GBP/USD: What doesn’t kill you makes you stronger
Fawad Razaqzada August 5, 2022 12:41 PM
GBP/USD is down only modestly despite so much negative news...
The GBP/USD has been bombarded with a flurry of negative news throughout the week. First it was the Bank of England predicting 5 quarters of negative growth and double-digit inflation reading. Then it was the very strong US employment report, which rekindled fears about further large interest rate hikes from the Federal Reserve. However, from its peak near $1.23 to its low so far of $1.20, the cable has given up around 290 pips at its worst, which is not a lot. At time of writing, it was trading off its lows at 1.2060. Compared this price to the closing print from the previous week at 1.2170, the GBP/USD was just 100 pips worse off on the week – not a lot. What doesn’t kill you makes you stronger. Right?
What a strong US jobs report!
Let’s be honest. No one saw that coming. The US economy created way more jobs than expected with wages rising strongly. At the start of the week, the probability of another 75-basis point hike in September was about 25%, but this shot to about 70% after the jobs report was published. A straight-forward reaction in the markets followed: US dollar and bond yields jumped, gold slumped, and stocks fell, although later managed to rebound. Investors are already looking forward to the release of US CPI data in the week ahead. If after the strong jobs and wages growth we see an inflation print that is above forecasts, then this will cement expectations over a 75-basis point rate hike in September.

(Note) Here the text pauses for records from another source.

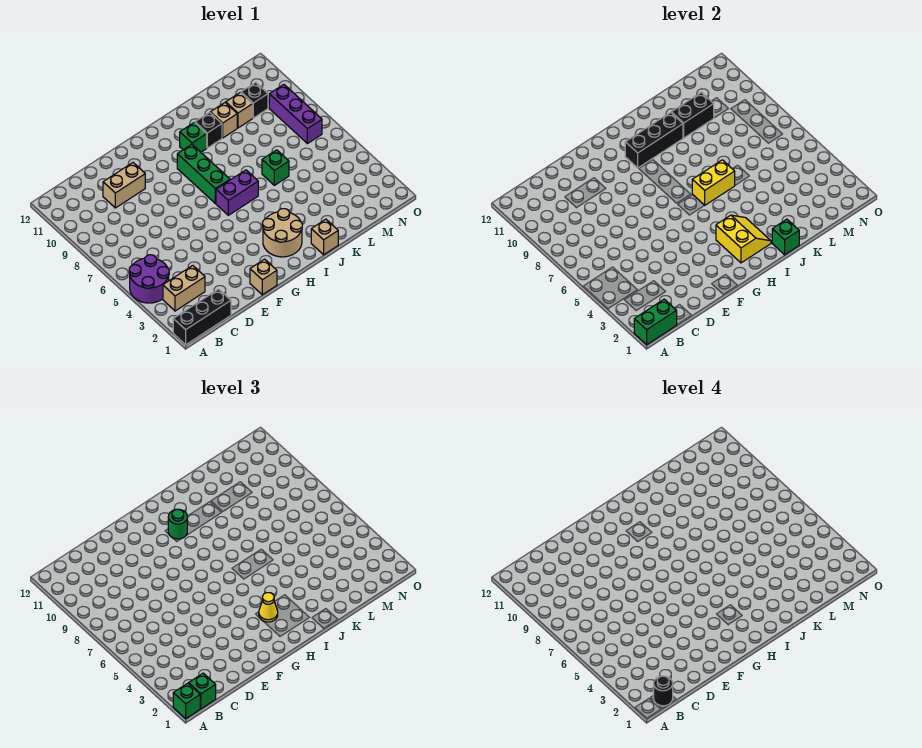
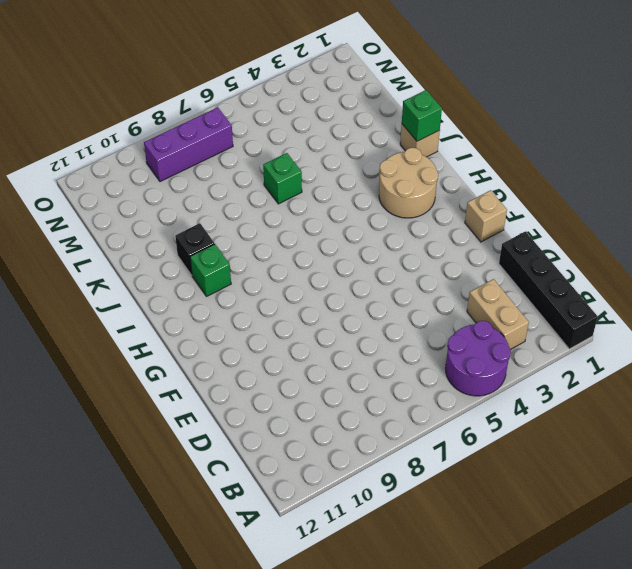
black brick A1:D1 level 1 -> black brick A1:C1 level 1
none -> tan brick D10:E10 level 1
none -> purple brick H6:I6 level 1
none -> green brick H7:H9 level 1

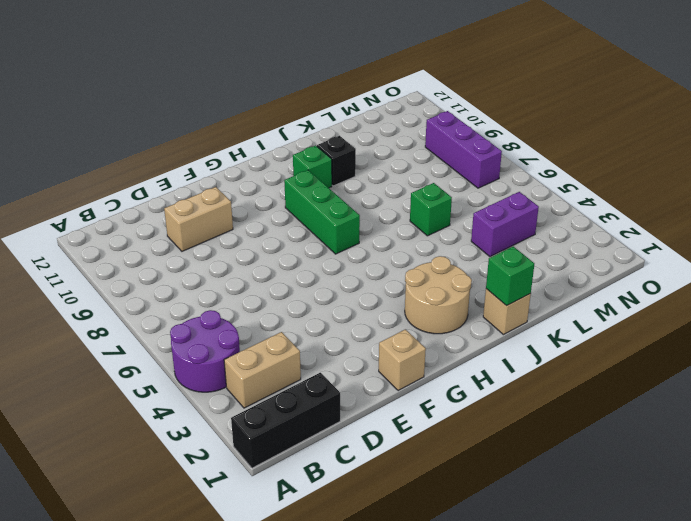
purple brick L4:M4 level 1 -> purple brick H6:I6 level 1
none -> tan brick K10 level 1
none -> tan brick L10 level 1
none -> black brick M10 level 1

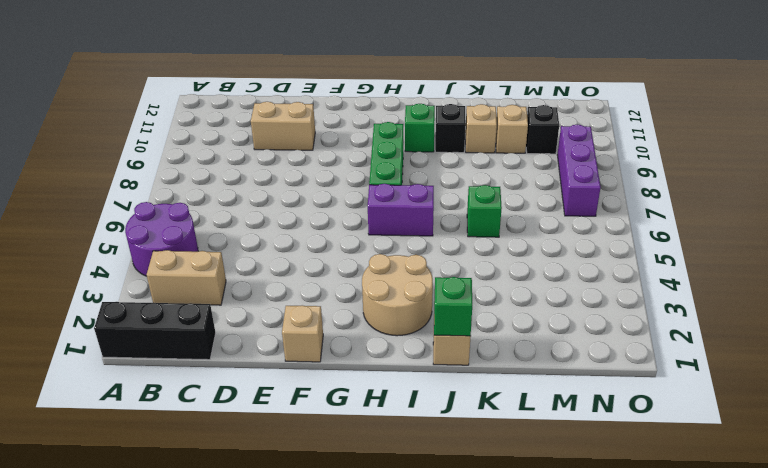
none -> green brick A1:B1 level 2
none -> yellow slope H2:I3 level 2 top H
none -> black brick H10:J10 level 2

Let’s not jump into any conclusions.
First thing to note is that there are 47 days left until the next FOMC meeting. That means, we will have one more jobs report, two more CPI reports and plenty of other important data in between that could dramatically change the outlook by the time of the Fed rate setters’ September 21 meeting.
Secondly, inflation might have already come down more than expected in July. Economists think CPI rose +0.2% m/m, with the y/y reading expected to print +8.7%, down from June’s 9.1% print. There are reasons why inflation will slow. We saw the ISM PMI reports reveal sharp slowdown in prices paid sub-indices. Global supply chain pressures have eased. Shipping costs have fallen. Crude and other commodity prices have dropped. Consumers’ buying power have been squeezed, which should be disinflationary. Elon Musk has said the global economy has gone “past peak inflation,” with his electric car company’s commodity and component costs trending downward. Clearly, it will be some time before these changes filter through the economy and show up in data.
So, it could be that once the dust settles from this strong jobs report, we could see renewed weakness in US dollar and bond yields as forward-markets anticipate a sharper slowdown in the rate hikes, perhaps after the September meeting.
GBP/USD defends 1.20 handle again
As mentioned, the fact that the GBP/USD has managed to hold its own relatively well despite all the negative news mentioned above is remarkable. It may be that the downside risks have been priced in, with the buyers happy to step in around the 1.20 handle again today. While it is possible that it may have already bottomed out, the cable needs to create a higher high to convince me. But I do think the downside is very limited from here as most of the downside risks have been priced in.
US CPI (Friday)
US CPI will undoubtedly be the most important macro release next week on Wednesday. As mentioned, signs that inflation is weakening is growing, with a number of key commodity prices falling. We have also seen the prices paid sub-indices of the ISM manufacturing and services PMIs tumble, suggesting we have hit peak inflation. Let’s see if annual inflation rate will decelerate from the 9.1% recorded in June, which was the highest since November of 1981.
US UoM Consumer Sentiment (Friday)
Thanks to soaring prices of everything from gas to food, consumer sentiment in the US has been dropping rapidly in recent months, mirroring the situation in Europe and the rest of the world. However, the US economy has weathered the inflation storm better than other regions, which is why the dollar has been so strong. But is the momentum changing?
UK GDP (Friday)
UK GDP barely grew in Q1 as output expanded by 0.8% compared to 1.0% expected. With several macro indicators suggesting the economy contracted in the second quarter, the pound fell below $1.20 handle before recovering as USD started to fall back. If GDP shows a positive print for Q2, the pound should react positively.